### [EXERCISE INSTRUCTIONS]
Could you go through the listing below, swap "INKJET" for "UV" wherever it occurs, and give the text back otherwise unchanged, with the pictures omitted?

### [DATA]
= Beginning of Section =

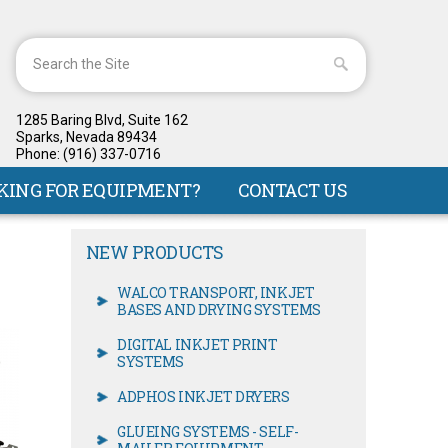
1285 Baring Blvd, Suite 162
Sparks, Nevada 89434
Phone: (916) 337-0716
KING FOR EQUIPMENT?
CONTACT US
NEW PRODUCTS
WALCO TRANSPORT, INKJET
BASES AND DRYING SYSTEMS
DIGITAL INKJET PRINT
SYSTEMS
ADPHOS INKJET DRYERS
GLUEING SYSTEMS - SELF-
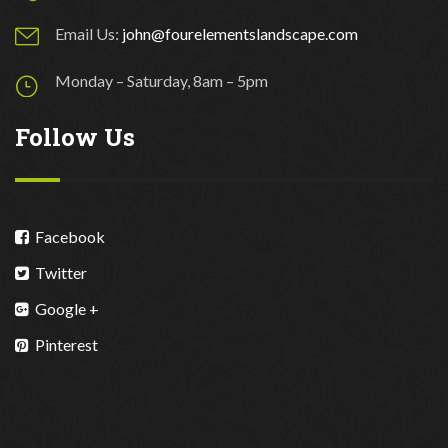
Email Us:
john@fourelementslandscape.com
Monday – Saturday, 8am – 5pm
Follow Us
Facebook
Twitter
Google +
Pinterest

= End of Section =

### [REPLY TO THE TASK]
1285 Baring Blvd, Suite 162
Sparks, Nevada 89434
Phone: (916) 337-0716
KING FOR EQUIPMENT?
CONTACT US
NEW PRODUCTS
WALCO TRANSPORT, UV
BASES AND DRYING SYSTEMS
DIGITAL UV PRINT
SYSTEMS
ADPHOS UV DRYERS
GLUEING SYSTEMS - SELF-
Email Us:
john@fourelementslandscape.com
Monday – Saturday, 8am – 5pm
Follow Us
Facebook
Twitter
Google +
Pinterest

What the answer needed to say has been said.